READING PASSAGE:

Executives are often short sighted, non-creative, money focused, monkeys in suits. They have no sense of value apart from the monetary. Consumers need more than sweets in their media diet and there's no harm in making companies provide something a little more wholesome than American idol commercial crap.
It may only be "Kids in the hall" but at least it beats American idol, according to a survey of 30 Helens.
#9 Posted by Thimbles, CJR on Tue 23 Mar 2010 at 01:53 PM
To Thimbles, the government interventionists always end up giving away the motive for their desire for more political control of media content - i.e., they don't like the content chosen by those unwashed masses, as opposed to their self-consciously evolved selves.
Artists back in the day didn't whine because they weren't subsidized by the government to offset the effects of the Philistines. T. S. Eliot managed to be a great poet while working as a bank clerk. In television, the programming loved by the Philistines is now widely regarded, with the perspective of time, as often quite brilliant, such as the comedy of 'I Love Lucy' and and Sid Caesar, while more avant-garde cultural fare has been forgotten as trendy relics of their age put out by people posing as alienated.

GIVEN DATA:
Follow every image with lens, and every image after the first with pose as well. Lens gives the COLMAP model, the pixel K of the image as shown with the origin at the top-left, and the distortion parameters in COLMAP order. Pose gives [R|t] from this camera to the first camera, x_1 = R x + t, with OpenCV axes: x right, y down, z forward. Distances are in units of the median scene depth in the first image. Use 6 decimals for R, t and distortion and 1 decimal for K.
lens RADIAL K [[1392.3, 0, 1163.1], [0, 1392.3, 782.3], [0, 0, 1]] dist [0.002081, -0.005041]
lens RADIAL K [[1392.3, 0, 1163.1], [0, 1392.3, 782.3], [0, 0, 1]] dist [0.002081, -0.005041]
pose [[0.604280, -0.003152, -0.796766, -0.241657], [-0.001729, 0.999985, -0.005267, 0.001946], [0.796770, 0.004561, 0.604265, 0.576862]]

* * *

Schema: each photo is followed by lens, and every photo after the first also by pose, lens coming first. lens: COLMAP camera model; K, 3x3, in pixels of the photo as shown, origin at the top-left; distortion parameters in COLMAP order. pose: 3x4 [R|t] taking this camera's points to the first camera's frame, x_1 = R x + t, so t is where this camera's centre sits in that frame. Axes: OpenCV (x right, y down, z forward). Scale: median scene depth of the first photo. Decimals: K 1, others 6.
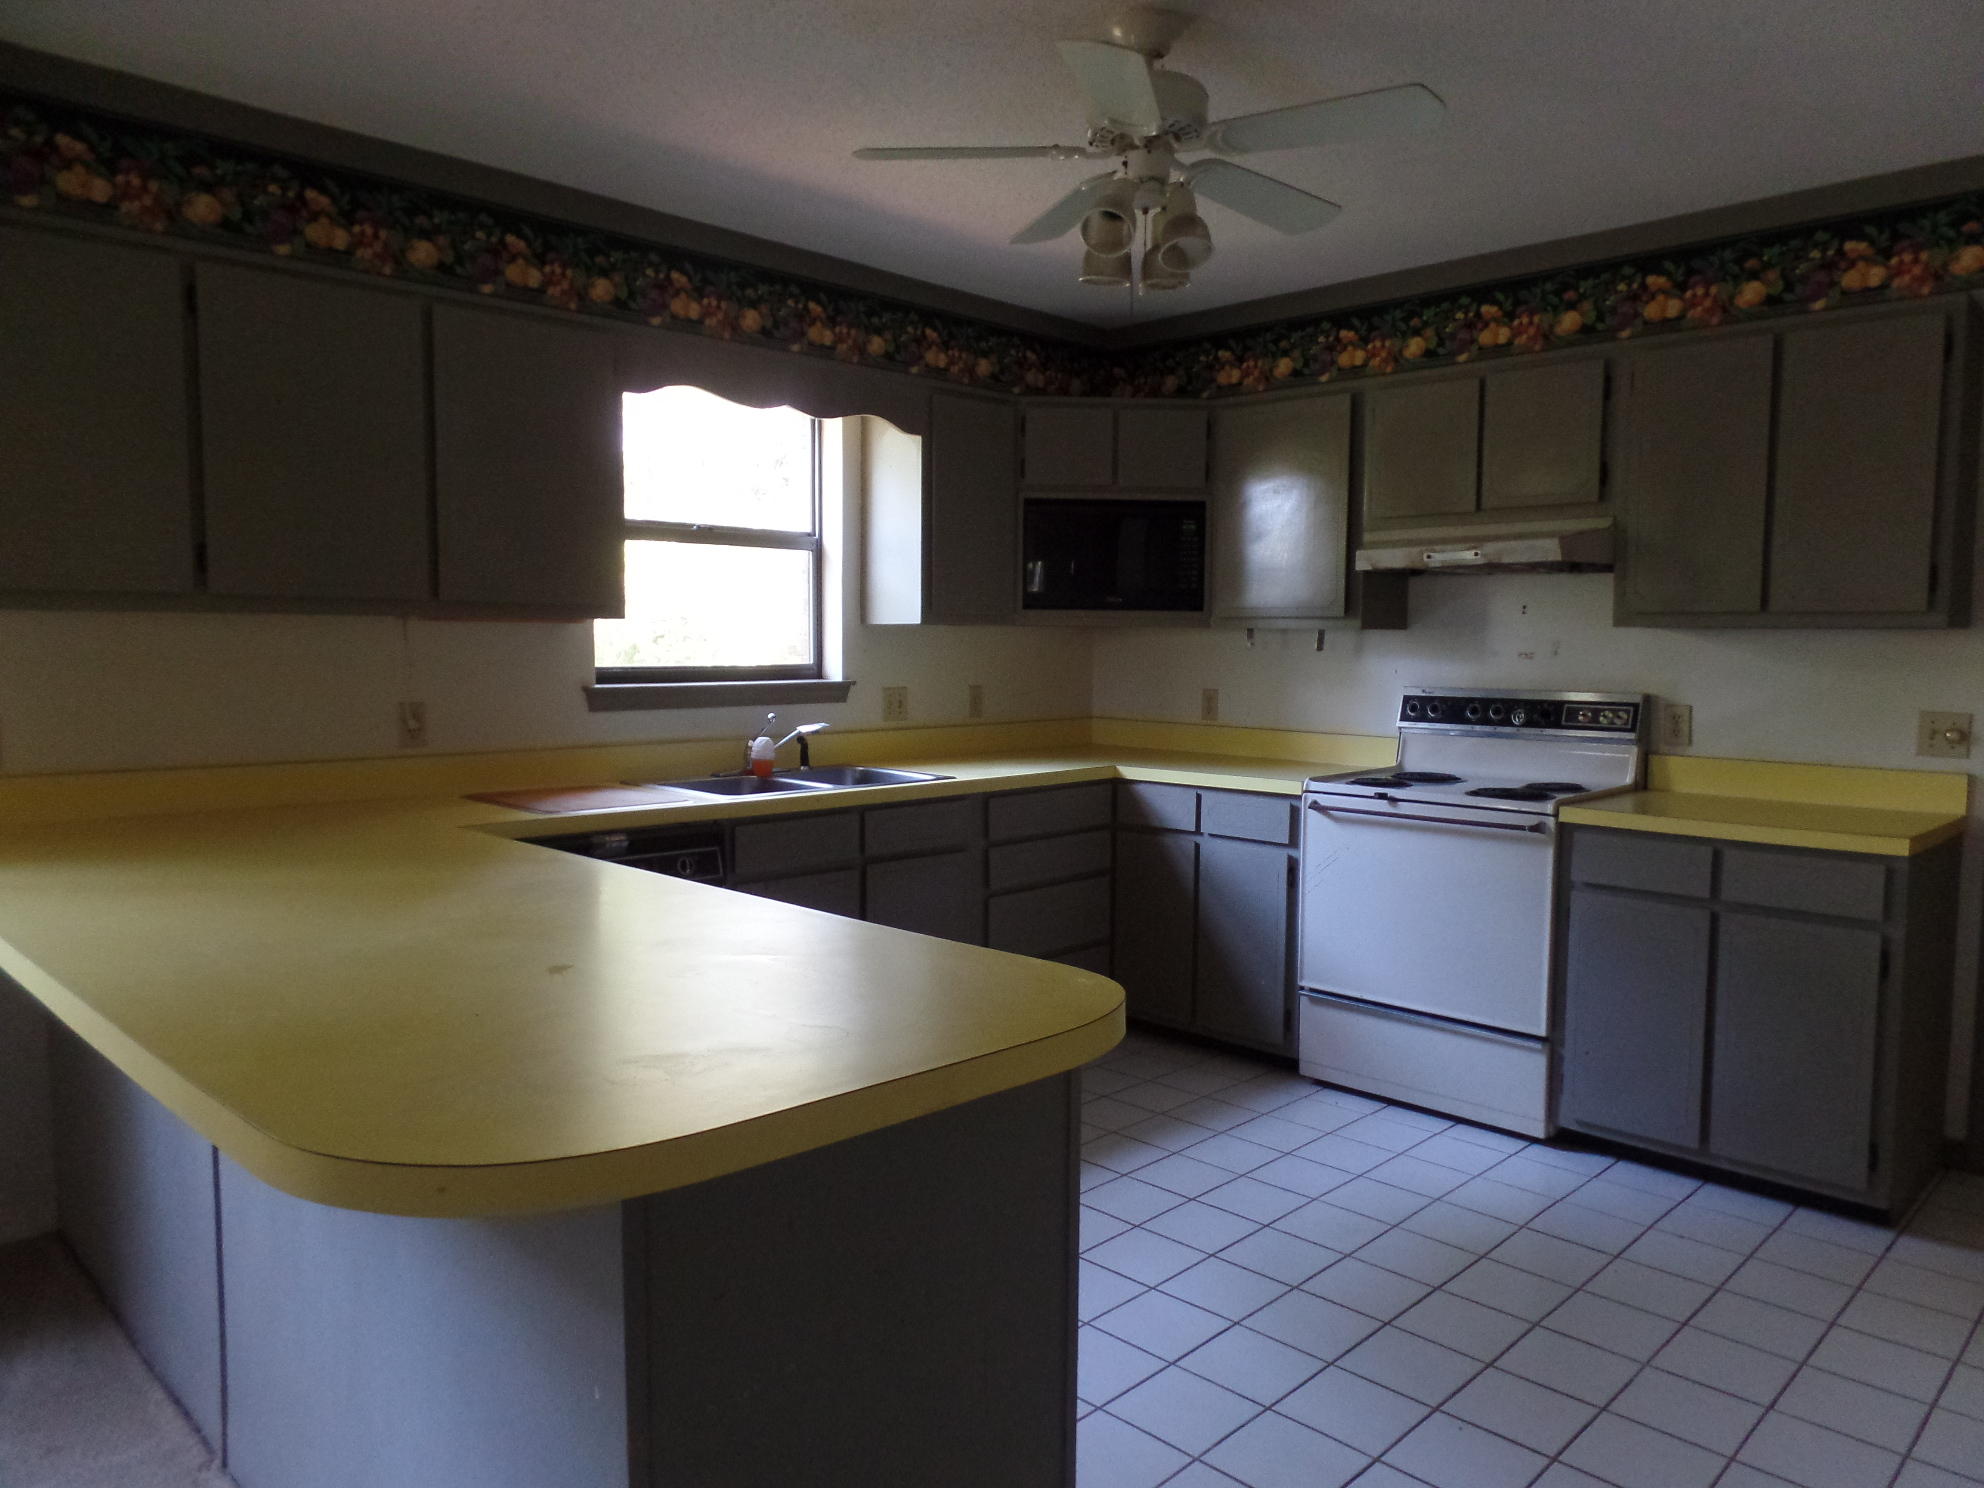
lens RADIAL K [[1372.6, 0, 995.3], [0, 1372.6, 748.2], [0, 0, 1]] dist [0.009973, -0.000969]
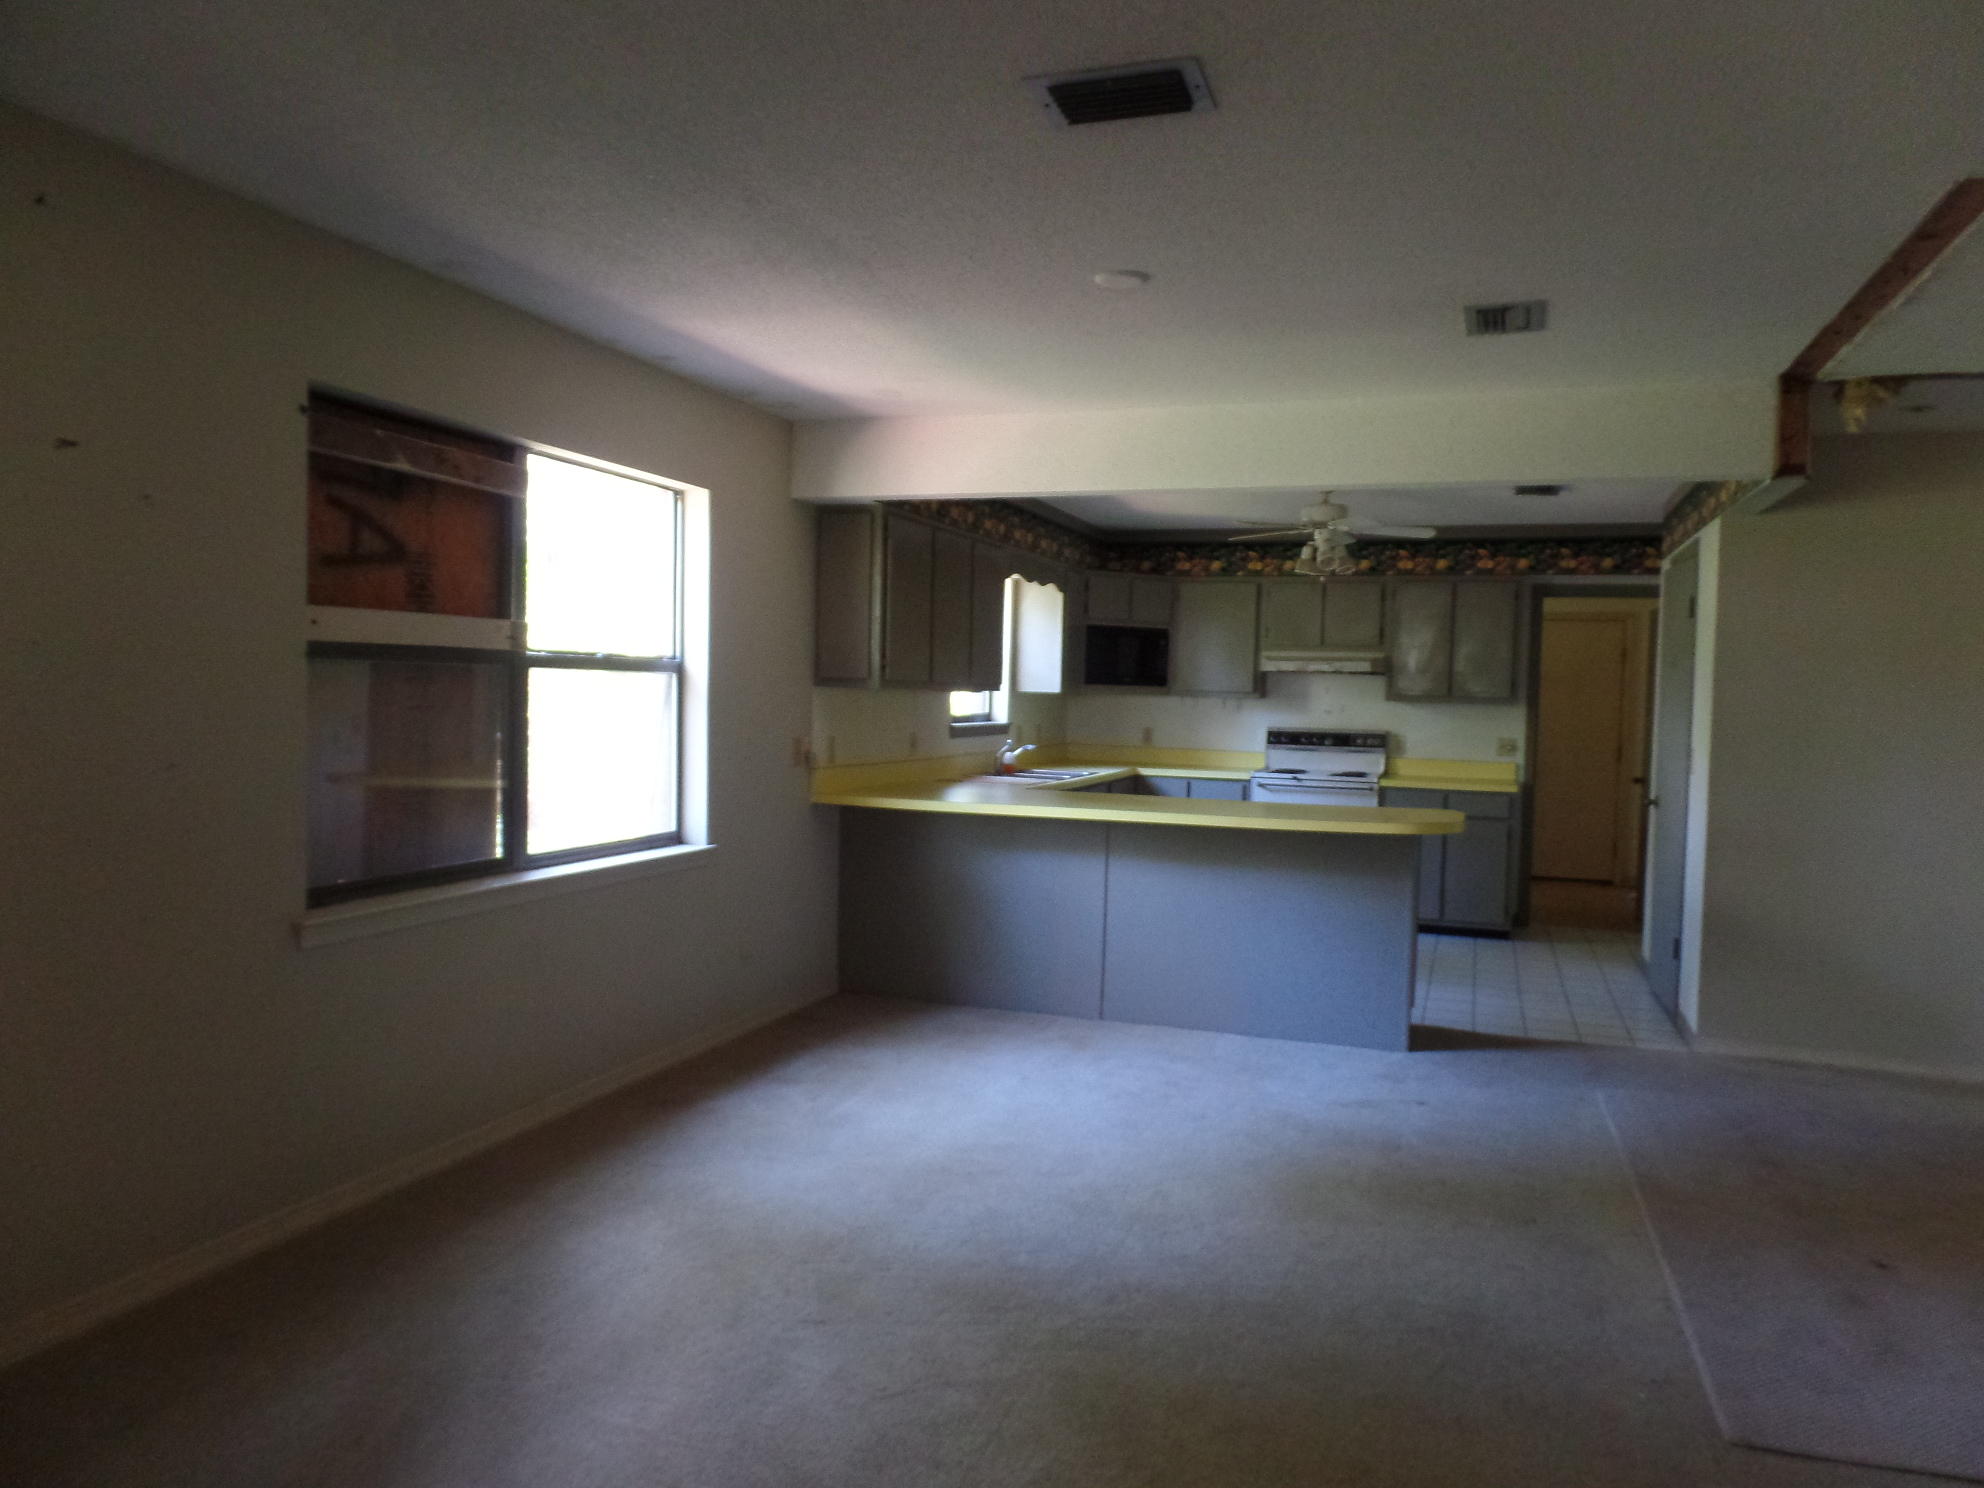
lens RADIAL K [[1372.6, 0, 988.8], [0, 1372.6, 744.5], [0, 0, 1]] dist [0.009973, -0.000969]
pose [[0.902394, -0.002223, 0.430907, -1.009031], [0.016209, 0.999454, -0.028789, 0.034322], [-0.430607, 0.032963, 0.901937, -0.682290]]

WORK ITEM:
Continue the discussion of media content from the point where it stops. The items above bear no relation to the discussion of media content.

EXERCISE RESPONSE:
We are not a docile country like Canada. Canada has restrictions on free speech - not only politically incorrect speech, for which Maclean's magazine was hauled up before one of those creepy 'humans rights' commissions a few years ago, but also on the reporting of criminal proceedings - that you yourself, I suspect, would find stifling. Maybe that's a reason why so many Canadian artists end up working and living in the barbarically unregulated U.S. - one reason, along with a desire to reach the market of those 'dumbbells' who watch 'American Idol'.
#10 Posted by Mark Richard, CJR on Tue 23 Mar 2010 at 03:29 PM
First, Canada is not a docile country. The environmental movement is very heavy in Canada, they care passionately about their health care, people are usually yelling about either taxes or cuts in social services depending on the day of the week, and when the Federal government has a slight corruption scandal by American standards they throw it out. For a docile country, they have a lot of protests (in the cold even).
The free speech laws are a bit annoying but at the same time they're a part of the Canadian identity which has become passionately multicultural. This is a relatively recent transformation since, up to WWII, race baiting politics were frequent and ugly and lead to violence against the minorities which, in the case of the Japanese, was government sponsored. The ban on criminal trials is also annoying but the rationale is to preserve the integrity of the trial from media spectacle. I get both sides and maybe I would prefer more free speech than less, but the rational person does get to express their view points on immigration and security without ever seeing a censor (there's a conservative party in Canada too, and they got to have something to talk about).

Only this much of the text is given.